We ultimately decided to put a bridge loan on the Wauwatosa home. Remember folks, our bridge loan is just a special purpose home equity line of credit. We’re extracting equity up to 80% of the value of that house. Accunet has four banks that we work with on bridge loans. Each of them is a little different than the other. And part of the magic here is figuring out which bridge lender is the right fit for a particular home buyers situation, because they are complex and not all of them will be right for the same people.
Buying a new home? Start here so you know what to expect from the process!
Wall Street Journal writes incorrect mortgage article
We were looking at the digital issue of Wall Street Journal and a little bummed about some info they reported on. The headline reads “As Home Sales Soar, Mortgages are Tight.” They then tell the reader “Good luck!” to people with lower credit scores as if getting a mortgage is the world’s more impossible thing right now.
I’m going to cut to the chase: This article is extremely incorrect and outdated. They’re several months behind what is actually happening in the mortgage lending market. The truth is that back when COVID struck and unemployment jumped up to the highest it had been in who knows how long with 21 million people unemployed, YES, mortgage lenders did tighten qualification criteria quite a bit.

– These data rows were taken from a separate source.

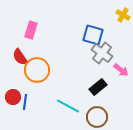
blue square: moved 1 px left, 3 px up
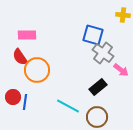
yellow cross: rotated 24 degrees counterclockwise
pink rectangle: moved 4 px left, 5 px down; rotated 72 degrees clockwise
gray cross: moved 1 px right
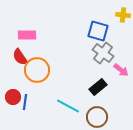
blue square: moved 5 px right, 4 px up
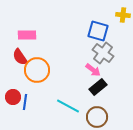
pink arrow: moved 28 px left
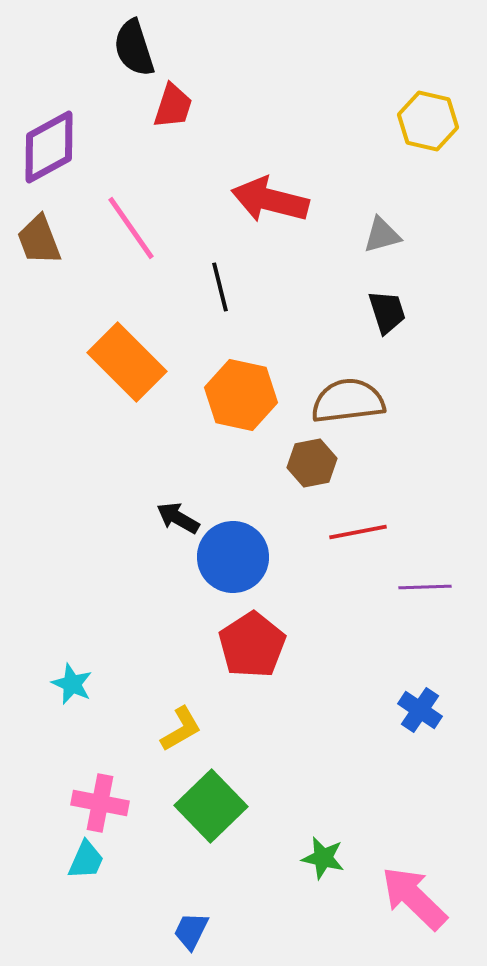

This is especially true for the riskiest loans like FHA loans where the down payment requirement is only 3.5%. Your credit score can be theoretically as low as 550. Once the pandemic hit, they tightened credentials to 660 to protect themselves.
So there WERE updated criteria including a higher credit score and lower debt to income ratio. But that was a year ago. We’re not seeing all these requirements relax again as things start to pick back up and more people are finding stability in the job market.
Long story short: This article would have been relevant this time last year. Now? Not so much!